Here’s a quick visual of my daily drive, versus the public transit route I would have to take:

So my commute starts with me biking 20 minutes away from work, to get to the nearest bus stop. Then I take a 20 minutes bus ride to the nearest rail hub. Then I take a commuter rail south-south-west for an hour, to get to the connecting line. Then I make a connection. The rail times rarely line up, so I’d probably have to wait at the station for ~15 minutes for the connection. Then I take the second rail line 45 minutes northwest.
But here’s where I run into my next problem… My house is serviced by one public transit system, and my job is serviced my another entirely separate transit system. Due to local politicians in the different cities not getting along, the two systems don’t connect. So now I need to bike 20 minutes north, to get from the northernmost station in one transit system, to the southernmost station in the other. Then I take another train 20 minutes north. Finally, I have about a 10 minute bike ride to get from the train station to my job.

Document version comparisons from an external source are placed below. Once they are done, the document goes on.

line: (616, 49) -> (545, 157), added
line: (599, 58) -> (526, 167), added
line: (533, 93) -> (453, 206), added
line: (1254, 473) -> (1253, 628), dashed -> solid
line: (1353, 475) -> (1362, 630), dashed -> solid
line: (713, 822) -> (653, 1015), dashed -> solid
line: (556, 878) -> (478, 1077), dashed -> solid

All together, that’s ~50 minutes biking, ~20 minutes on a bus, and a little over 120 minutes split across three different trains. Plus the waiting time in between each connection, because the trains I need only run every 15-20 minutes. Bare minimum, I’m looking at around 3.5 hours for public transit… Or I can just take the highway 10 minutes west.
“But wait, you have walking and biking options! You could do those instead! The biking option in your screenshot is only 54 minutes!”
While this may be true on paper, I’d like to refer you to the “I had to go 2 hours out of my way to avoid certain death” panel in the posted comic. That 54 minute bike route is on a 70 MPH two lane highway, with no shoulder or sidewalk. I’d be dead before I was even halfway there.
“So take an alternate route?”
That giant loop I listed earlier is the alternate route. That 10 minute highway route cuts through a nature preserve. There are no other roads or paths parallel to it. You either take the highway, or you go all the way around.
I can’t even legally reach my grocery store without a car. I have to cross that same highway to get to the store, and there is no sidewalk that crosses it. So I’d need to break the law to walk to the grocery store.
I knew that was a SEPTA bus… Digging into her blog lightly and yup, Pennsylvania centric. Always neat to see local. Also not wrong about transit here, as I see plenty of people walk the harrowing roads around the suburb here. Pondering getting an e-bike eventually to determine viability, as my commute is relatively short. Would be nice to ditch the car a couple days a week to start.
American things. Try it in a real country.
Almost like that’s the point (and not entirely US-exclusive anyway)
Hey, we’re working on it. I’m in Seattle and we’re doing better than most in the country. People are coming around.
Cool bigotry.
Every week for me is a week without driving.
I honestly miss when that was my life.
Crossing the road is another pain
If it’s a US road it’s also much much too wide and much too fast. The country is designed to kill people who aren’t in cars.
Carry a brick and make eye contact with anyone in a car. Crossing the road gets much easier.